# 1st Annual Chairbound Hunters of Utah Banquet



## coyoteslayer (Sep 10, 2007)

*Chairbound Hunters of Utah Chapter Dinner Fund Raiser*

Catered Dinner and Raffle of Camping/Hunting
Products Donated by Cabelas
Sportsman's Warehouse and Other Great Prizes

*Location: Marriott Hotel*
*101 West 100 North Provo, Utah 84601*

*Date: Saturday May 7th, 2011 6:00pm to 8:00pm, Opens 5:30pm Dinner*

Call to get your tickets today
Kenneth Vaughn Sr. 801-499-9770

Tickets: Adult $25.00
Children 12 and under $18.00

Buy Raffle Tickets
$5.00 each at the door
Buy 4 and get 1 Free

Must be present to win.

*You can also pm me if you want to buy some tickets*

*ATTN: All the money from the tickets needs to be turned in by April 9th. I need to pay a large deposit on the planned dinner to Marriott at this time*


----------



## coyoteslayer (Sep 10, 2007)

We are hoping to get a lot of support from the community. We hope to make this organization a success for disabled hunters. We also need volunteers during hunting season.


----------



## ntrl_brn_rebel (Sep 7, 2007)

Yote-

I am going to try and make it down to that, pretty cool deal-

PM Sent


----------



## Bax* (Dec 14, 2008)

Thanks CS for letting us know dates!

Do you know when the deadline is for ticket purchases?


----------



## coyoteslayer (Sep 10, 2007)

*ATTN: All the money from the tickets needs to be turned in by April 9th. I need to pay a large deposit on the planned dinner to Marriott at this time*


----------



## Bax* (Dec 14, 2008)

coyoteslayer said:


> *ATTN: All the money from the tickets needs to be turned in by April 9th. I need to pay a large deposit on the planned dinner to Marriott at this time*


Did you add that later, or am I just illiterate and didnt read that the first time?


----------



## coyoteslayer (Sep 10, 2007)

No, I added it after you asked because I forgot and you reminded me of this.


----------



## SkullDesigns (Jul 13, 2010)

I want to challenge everyone on here to come to this dinner, this is for a great cause and will benifit our fellow hunters that are not capable to get out and hike the mountains like most of us. There is going to be some great things raffled and it will be a very fun night.


----------



## coyoteslayer (Sep 10, 2007)

*WE ARE STILL ACCEPTING MONEY FOR THE TICKETS UNTIL APRIL 30TH*


----------



## coyoteslayer (Sep 10, 2007)

Here is a letter from Ryan Johnson

Ryan Johnson wrote:

"As you all know I am an individual that has been wheelchair bound for about 12yrs. now and it is very difficult for me to be able to go and enjoy the outdoors like I use to when I was an able bodied person. I need help from others to get me out and about into the outdoors. Lukily for me my family members have been there for me and sacrificed their precious time to be able to accomplish these dreams. And I thank you. Unfortunately unlike me their are many individuals out there that do not have this kind of help and opportunities UNTIL NOW...

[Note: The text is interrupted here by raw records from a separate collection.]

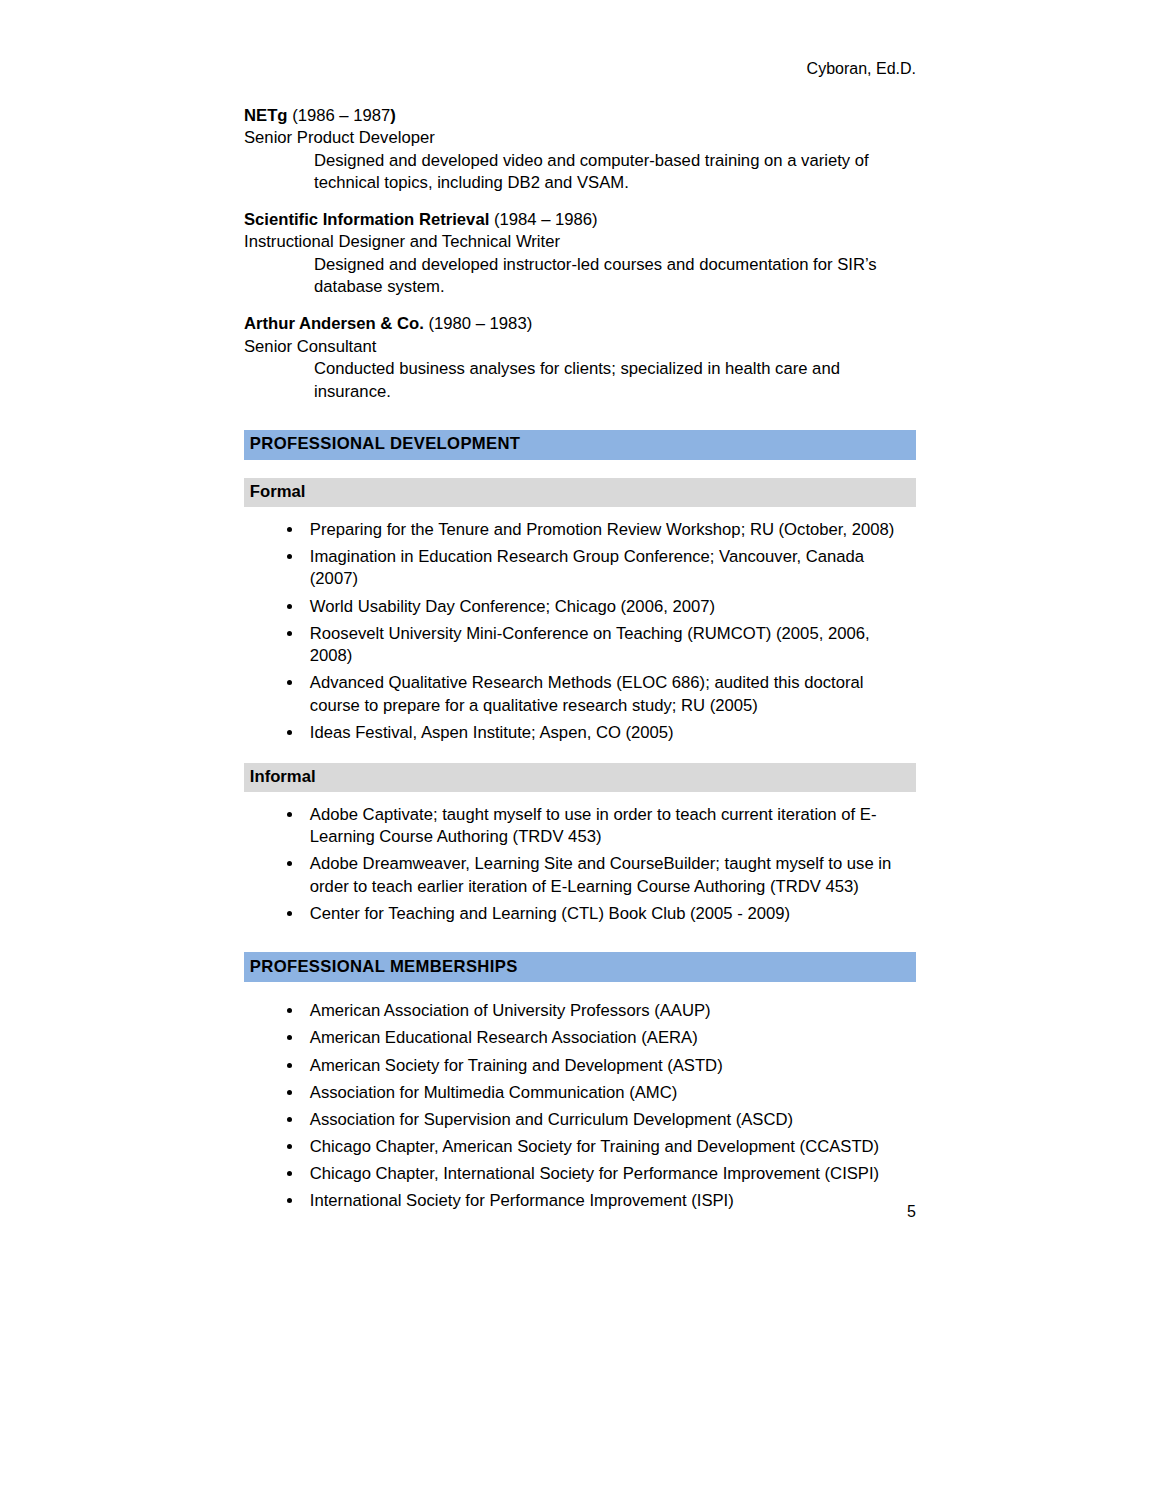Cyboran, Ed.D.
NETg (1986 – 1987)
Senior Product Developer
Designed and developed video and computer-based training on a variety of technical topics, including DB2 and VSAM.
Scientific Information Retrieval (1984 – 1986)
Instructional Designer and Technical Writer
Designed and developed instructor-led courses and documentation for SIR’s database system.
Arthur Andersen & Co. (1980 – 1983)
Senior Consultant
Conducted business analyses for clients; specialized in health care and insurance.
PROFESSIONAL DEVELOPMENT
Formal
Preparing for the Tenure and Promotion Review Workshop; RU (October, 2008)
Imagination in Education Research Group Conference; Vancouver, Canada (2007)
World Usability Day Conference; Chicago (2006, 2007)
Roosevelt University Mini-Conference on Teaching (RUMCOT) (2005, 2006, 2008)
Advanced Qualitative Research Methods (ELOC 686); audited this doctoral course to prepare for a qualitative research study; RU (2005)
Ideas Festival, Aspen Institute; Aspen, CO (2005)
Informal
Adobe Captivate; taught myself to use in order to teach current iteration of E-Learning Course Authoring (TRDV 453)
Adobe Dreamweaver, Learning Site and CourseBuilder; taught myself to use in order to teach earlier iteration of E-Learning Course Authoring (TRDV 453)
Center for Teaching and Learning (CTL) Book Club (2005 - 2009)
PROFESSIONAL MEMBERSHIPS
American Association of University Professors (AAUP)
American Educational Research Association (AERA)
American Society for Training and Development (ASTD)
Association for Multimedia Communication (AMC)
Association for Supervision and Curriculum Development (ASCD)
Chicago Chapter, American Society for Training and Development (CCASTD)
Chicago Chapter, International Society for Performance Improvement (CISPI)
International Society for Performance Improvement (ISPI)
5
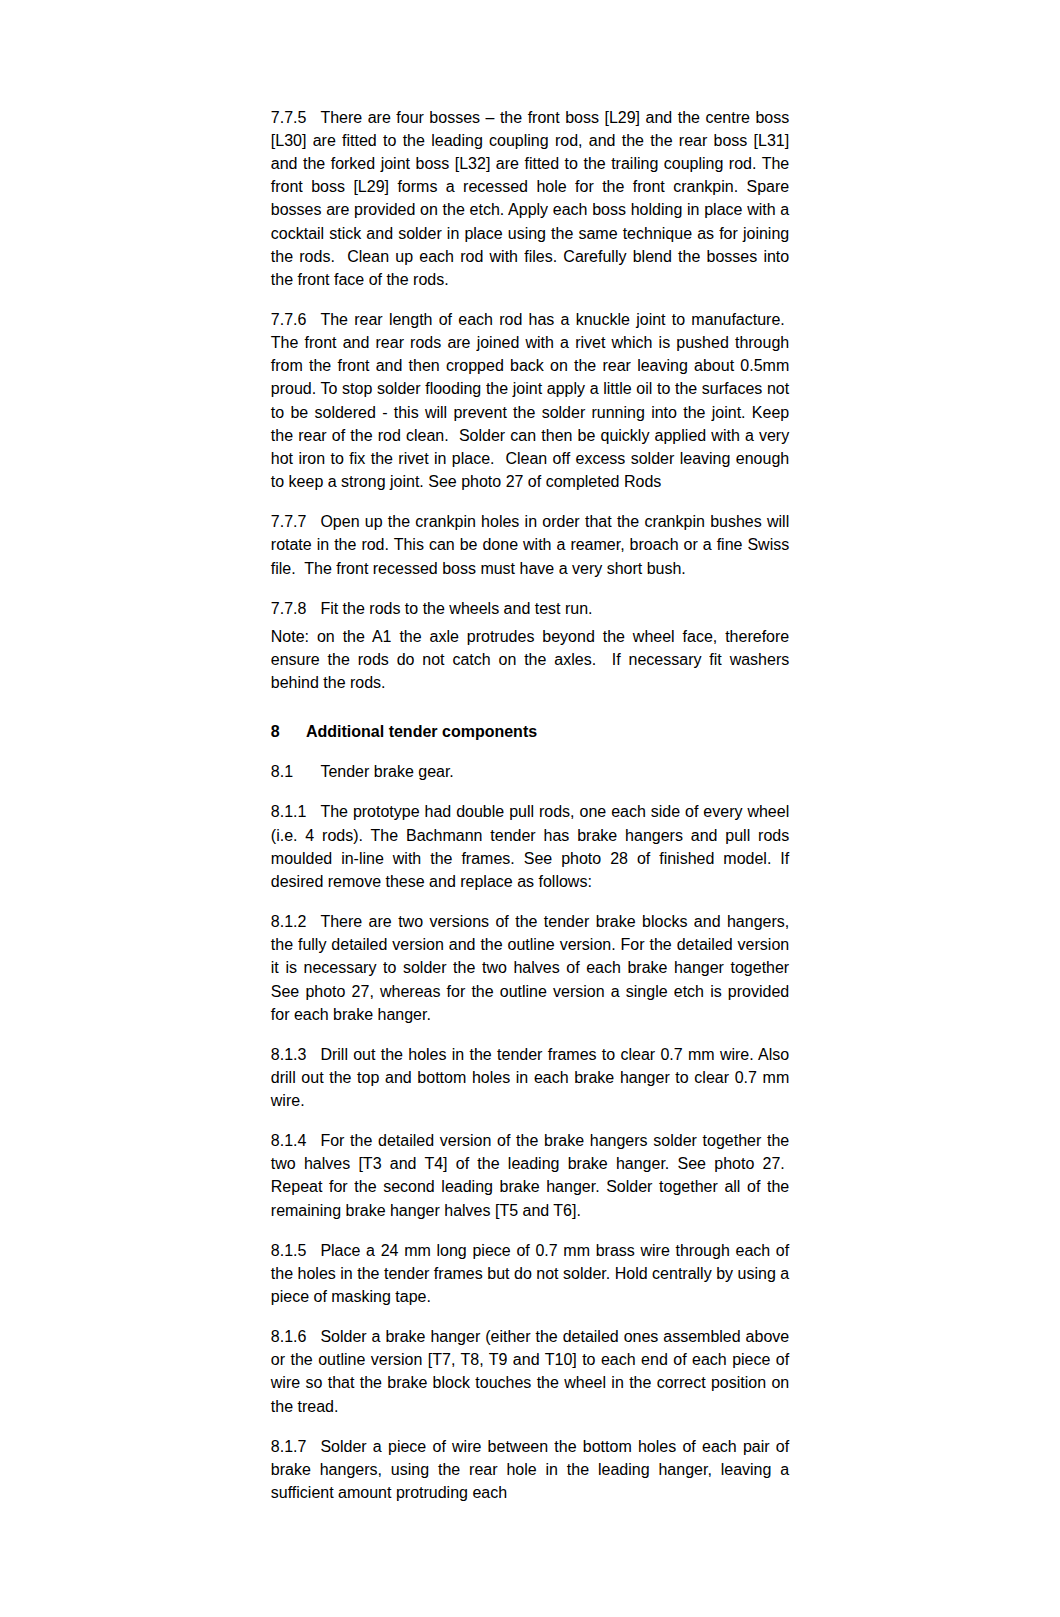7.7.5 There are four bosses – the front boss [L29] and the centre boss [L30] are fitted to the leading coupling rod, and the the rear boss [L31] and the forked joint boss [L32] are fitted to the trailing coupling rod. The front boss [L29] forms a recessed hole for the front crankpin. Spare bosses are provided on the etch. Apply each boss holding in place with a cocktail stick and solder in place using the same technique as for joining the rods. Clean up each rod with files. Carefully blend the bosses into the front face of the rods.
7.7.6 The rear length of each rod has a knuckle joint to manufacture. The front and rear rods are joined with a rivet which is pushed through from the front and then cropped back on the rear leaving about 0.5mm proud. To stop solder flooding the joint apply a little oil to the surfaces not to be soldered - this will prevent the solder running into the joint. Keep the rear of the rod clean. Solder can then be quickly applied with a very hot iron to fix the rivet in place. Clean off excess solder leaving enough to keep a strong joint. See photo 27 of completed Rods
7.7.7 Open up the crankpin holes in order that the crankpin bushes will rotate in the rod. This can be done with a reamer, broach or a fine Swiss file. The front recessed boss must have a very short bush.
7.7.8 Fit the rods to the wheels and test run.
Note: on the A1 the axle protrudes beyond the wheel face, therefore ensure the rods do not catch on the axles. If necessary fit washers behind the rods.
8 Additional tender components
8.1 Tender brake gear.
8.1.1 The prototype had double pull rods, one each side of every wheel (i.e. 4 rods). The Bachmann tender has brake hangers and pull rods moulded in-line with the frames. See photo 28 of finished model. If desired remove these and replace as follows:
8.1.2 There are two versions of the tender brake blocks and hangers, the fully detailed version and the outline version. For the detailed version it is necessary to solder the two halves of each brake hanger together See photo 27, whereas for the outline version a single etch is provided for each brake hanger.
8.1.3 Drill out the holes in the tender frames to clear 0.7 mm wire. Also drill out the top and bottom holes in each brake hanger to clear 0.7 mm wire.
8.1.4 For the detailed version of the brake hangers solder together the two halves [T3 and T4] of the leading brake hanger. See photo 27. Repeat for the second leading brake hanger. Solder together all of the remaining brake hanger halves [T5 and T6].
8.1.5 Place a 24 mm long piece of 0.7 mm brass wire through each of the holes in the tender frames but do not solder. Hold centrally by using a piece of masking tape.
8.1.6 Solder a brake hanger (either the detailed ones assembled above or the outline version [T7, T8, T9 and T10] to each end of each piece of wire so that the brake block touches the wheel in the correct position on the tread.
8.1.7 Solder a piece of wire between the bottom holes of each pair of brake hangers, using the rear hole in the leading hanger, leaving a sufficient amount protruding each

I am a member of an organization that helps and give individuals that are chairbound opportunities to go out and experience the outdoors to harvest animals of their dreams throughout Utah. On May 7th The Chairbound Hunters of Utah need your help come join us on this evening of great food, fun and laughs. You will be helping this new organization to grow and be able to reach out to those who may not have these opportunities. Pass the word around, if you can't make it and want to donate you may read the attachment for further information.

Please read the .pdf file that I've attached for you.



Chairbound Hunters of Utah and I

Thank You Very Much for Your Support,



Ryan Johnson

Chairbound Hunters of Utah Member"


----------



## k2muskie (Oct 6, 2007)

I'd possibly be interested in making a donation can you provide information on where to send donations?


----------



## coyoteslayer (Sep 10, 2007)

K2, thank you for your interest in donating, You can mail a check to the following address.

Kenneth Vaughn
Attn: Chairbound Hunters of Utah
171 N 850 W
Springville, UT 84663

Please make the check out to "Chairbound Hunters Of Utah."


----------



## coyoteslayer (Sep 10, 2007)

Thank you for all those who attended and donated your time and money. Last night was a great success for our first banquet. Things will only get better from here.


----------